*DETALLES DE LA TAREA*
Según el fragmento del documento, ¿de qué logró liberarnos la transición tras décadas de dictadura?

*FRAGMENTO DEL DOCUMENTO*
....................
Lotería
El Estado nos tiene atrapados. Tras décadas de dictadura, la transición logró liberarnos de las cadenas que atenazaban la vida política, social y cultural. Dimos pasos de gigante en favor de la libertad de expresión y logramos crear instrumentos que desarrollaron nuestra capacidad crítica, poniendo freno a la manipulación desde el poder. En ese sentido, el cambio experimentado en el último cuarto de siglo es verdaderamente espectacular y, sin embargo, cada año, de forma sistemática, los ciudadanos seguimos siendo víctimas de una inclemente imposición.
....................
*CONTENIDO DE DATOS*
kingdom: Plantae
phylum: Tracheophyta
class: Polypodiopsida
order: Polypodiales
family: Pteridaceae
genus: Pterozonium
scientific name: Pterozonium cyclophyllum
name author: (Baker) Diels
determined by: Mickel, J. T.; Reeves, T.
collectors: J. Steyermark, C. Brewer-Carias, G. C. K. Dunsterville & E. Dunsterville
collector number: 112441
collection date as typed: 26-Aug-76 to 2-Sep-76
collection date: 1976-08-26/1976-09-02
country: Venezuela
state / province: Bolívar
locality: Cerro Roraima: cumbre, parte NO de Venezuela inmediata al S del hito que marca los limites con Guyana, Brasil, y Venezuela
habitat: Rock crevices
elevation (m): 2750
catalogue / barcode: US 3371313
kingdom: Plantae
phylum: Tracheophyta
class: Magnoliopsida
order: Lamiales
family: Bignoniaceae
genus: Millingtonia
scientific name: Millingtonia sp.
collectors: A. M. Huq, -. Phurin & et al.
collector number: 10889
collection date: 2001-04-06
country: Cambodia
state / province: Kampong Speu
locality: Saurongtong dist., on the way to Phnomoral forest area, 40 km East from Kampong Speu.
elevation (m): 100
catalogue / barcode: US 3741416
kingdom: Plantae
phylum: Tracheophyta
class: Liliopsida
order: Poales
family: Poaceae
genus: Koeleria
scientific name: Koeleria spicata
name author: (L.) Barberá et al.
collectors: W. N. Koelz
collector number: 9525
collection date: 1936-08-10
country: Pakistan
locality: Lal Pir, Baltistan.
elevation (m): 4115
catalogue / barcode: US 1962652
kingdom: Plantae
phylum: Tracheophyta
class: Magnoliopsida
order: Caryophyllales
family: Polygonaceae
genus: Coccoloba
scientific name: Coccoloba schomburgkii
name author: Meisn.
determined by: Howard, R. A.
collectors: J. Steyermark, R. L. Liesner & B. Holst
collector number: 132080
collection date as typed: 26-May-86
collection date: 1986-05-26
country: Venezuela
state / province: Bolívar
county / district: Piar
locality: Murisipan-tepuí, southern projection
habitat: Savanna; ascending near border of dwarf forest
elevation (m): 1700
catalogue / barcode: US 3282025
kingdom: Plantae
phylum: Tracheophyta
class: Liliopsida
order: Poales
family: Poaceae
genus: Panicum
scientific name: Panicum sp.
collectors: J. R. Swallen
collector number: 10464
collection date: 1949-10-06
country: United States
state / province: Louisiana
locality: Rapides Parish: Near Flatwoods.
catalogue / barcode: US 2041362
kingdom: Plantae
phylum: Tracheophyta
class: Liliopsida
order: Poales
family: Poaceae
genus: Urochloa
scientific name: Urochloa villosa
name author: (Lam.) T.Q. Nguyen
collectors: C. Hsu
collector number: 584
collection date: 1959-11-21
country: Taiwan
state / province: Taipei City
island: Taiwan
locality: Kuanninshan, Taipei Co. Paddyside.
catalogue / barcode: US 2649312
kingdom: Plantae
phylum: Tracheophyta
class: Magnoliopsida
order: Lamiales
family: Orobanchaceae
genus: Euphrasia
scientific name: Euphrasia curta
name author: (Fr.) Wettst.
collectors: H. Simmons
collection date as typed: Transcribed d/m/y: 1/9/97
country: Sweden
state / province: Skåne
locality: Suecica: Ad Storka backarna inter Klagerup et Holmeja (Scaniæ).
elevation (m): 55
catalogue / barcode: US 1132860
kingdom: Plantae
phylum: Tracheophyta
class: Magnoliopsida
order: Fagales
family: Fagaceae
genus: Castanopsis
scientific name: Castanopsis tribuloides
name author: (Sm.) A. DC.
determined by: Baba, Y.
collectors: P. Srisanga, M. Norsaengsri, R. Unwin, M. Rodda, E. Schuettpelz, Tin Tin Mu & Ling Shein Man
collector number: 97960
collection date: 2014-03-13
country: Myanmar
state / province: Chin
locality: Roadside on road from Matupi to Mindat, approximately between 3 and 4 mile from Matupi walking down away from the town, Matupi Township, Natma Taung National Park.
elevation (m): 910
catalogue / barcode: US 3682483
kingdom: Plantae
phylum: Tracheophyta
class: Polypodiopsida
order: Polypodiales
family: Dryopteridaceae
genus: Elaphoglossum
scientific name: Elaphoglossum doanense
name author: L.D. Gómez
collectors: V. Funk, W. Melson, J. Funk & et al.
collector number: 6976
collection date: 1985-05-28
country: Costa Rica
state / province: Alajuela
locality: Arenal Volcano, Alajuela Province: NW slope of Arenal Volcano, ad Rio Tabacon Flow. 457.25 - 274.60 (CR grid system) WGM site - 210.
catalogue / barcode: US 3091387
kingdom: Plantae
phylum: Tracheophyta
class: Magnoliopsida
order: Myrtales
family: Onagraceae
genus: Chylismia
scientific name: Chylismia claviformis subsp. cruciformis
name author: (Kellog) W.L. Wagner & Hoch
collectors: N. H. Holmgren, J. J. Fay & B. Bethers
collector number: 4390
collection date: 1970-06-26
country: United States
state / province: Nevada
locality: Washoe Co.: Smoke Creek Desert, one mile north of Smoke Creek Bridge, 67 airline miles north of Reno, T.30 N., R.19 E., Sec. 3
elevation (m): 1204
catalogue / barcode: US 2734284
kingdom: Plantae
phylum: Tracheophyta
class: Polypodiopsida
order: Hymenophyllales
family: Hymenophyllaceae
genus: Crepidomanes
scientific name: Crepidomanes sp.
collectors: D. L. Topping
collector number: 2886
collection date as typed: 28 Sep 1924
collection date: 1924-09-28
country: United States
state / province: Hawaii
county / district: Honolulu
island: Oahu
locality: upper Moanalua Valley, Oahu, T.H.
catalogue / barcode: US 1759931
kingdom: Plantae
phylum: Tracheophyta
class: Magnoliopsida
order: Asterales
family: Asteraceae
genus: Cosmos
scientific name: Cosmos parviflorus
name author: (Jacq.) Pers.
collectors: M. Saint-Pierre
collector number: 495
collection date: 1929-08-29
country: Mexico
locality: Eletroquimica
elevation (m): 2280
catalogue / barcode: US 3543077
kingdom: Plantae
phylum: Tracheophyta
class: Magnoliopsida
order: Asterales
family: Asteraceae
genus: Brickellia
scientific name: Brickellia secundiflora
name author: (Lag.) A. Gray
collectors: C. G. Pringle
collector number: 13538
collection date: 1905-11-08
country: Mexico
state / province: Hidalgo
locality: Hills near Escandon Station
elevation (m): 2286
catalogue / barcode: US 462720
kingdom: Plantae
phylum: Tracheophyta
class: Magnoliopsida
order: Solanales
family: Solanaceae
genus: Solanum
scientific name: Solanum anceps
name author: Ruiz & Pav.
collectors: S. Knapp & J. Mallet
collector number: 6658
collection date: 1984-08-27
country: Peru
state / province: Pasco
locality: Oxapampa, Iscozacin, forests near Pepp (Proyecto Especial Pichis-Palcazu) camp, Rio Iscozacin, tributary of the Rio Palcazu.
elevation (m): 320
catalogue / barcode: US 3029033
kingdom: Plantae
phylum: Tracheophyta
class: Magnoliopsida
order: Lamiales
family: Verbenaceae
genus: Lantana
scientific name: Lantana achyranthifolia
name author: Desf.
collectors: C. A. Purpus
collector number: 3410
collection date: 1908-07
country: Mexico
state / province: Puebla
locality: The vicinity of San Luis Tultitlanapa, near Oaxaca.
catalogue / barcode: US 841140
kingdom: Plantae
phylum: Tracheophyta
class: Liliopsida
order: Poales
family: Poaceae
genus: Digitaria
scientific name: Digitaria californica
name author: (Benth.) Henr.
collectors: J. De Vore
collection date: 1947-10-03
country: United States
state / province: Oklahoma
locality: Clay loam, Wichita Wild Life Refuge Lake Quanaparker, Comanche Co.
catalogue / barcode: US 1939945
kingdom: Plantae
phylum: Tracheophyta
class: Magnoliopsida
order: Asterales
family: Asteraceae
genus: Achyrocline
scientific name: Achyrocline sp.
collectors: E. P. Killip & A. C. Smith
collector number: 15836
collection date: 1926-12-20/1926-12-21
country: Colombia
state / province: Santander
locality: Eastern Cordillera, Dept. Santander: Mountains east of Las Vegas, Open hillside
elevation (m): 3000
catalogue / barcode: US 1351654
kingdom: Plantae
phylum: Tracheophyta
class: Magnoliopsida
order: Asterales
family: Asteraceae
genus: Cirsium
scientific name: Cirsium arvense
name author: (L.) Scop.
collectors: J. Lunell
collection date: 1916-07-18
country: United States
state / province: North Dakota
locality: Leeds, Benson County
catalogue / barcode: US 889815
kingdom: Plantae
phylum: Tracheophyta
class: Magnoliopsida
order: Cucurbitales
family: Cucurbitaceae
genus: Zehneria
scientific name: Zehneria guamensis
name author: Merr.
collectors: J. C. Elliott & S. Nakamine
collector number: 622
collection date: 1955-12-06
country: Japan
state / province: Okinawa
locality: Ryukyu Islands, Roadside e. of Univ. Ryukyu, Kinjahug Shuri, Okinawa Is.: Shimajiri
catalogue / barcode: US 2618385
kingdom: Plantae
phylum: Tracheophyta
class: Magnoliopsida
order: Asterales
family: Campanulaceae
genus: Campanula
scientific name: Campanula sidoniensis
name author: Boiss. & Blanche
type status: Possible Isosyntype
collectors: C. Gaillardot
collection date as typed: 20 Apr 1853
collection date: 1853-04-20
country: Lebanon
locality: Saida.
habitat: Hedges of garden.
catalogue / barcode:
....................
*TU SOLUCIÓN*
De las cadenas que atenazaban la vida política, social y cultural.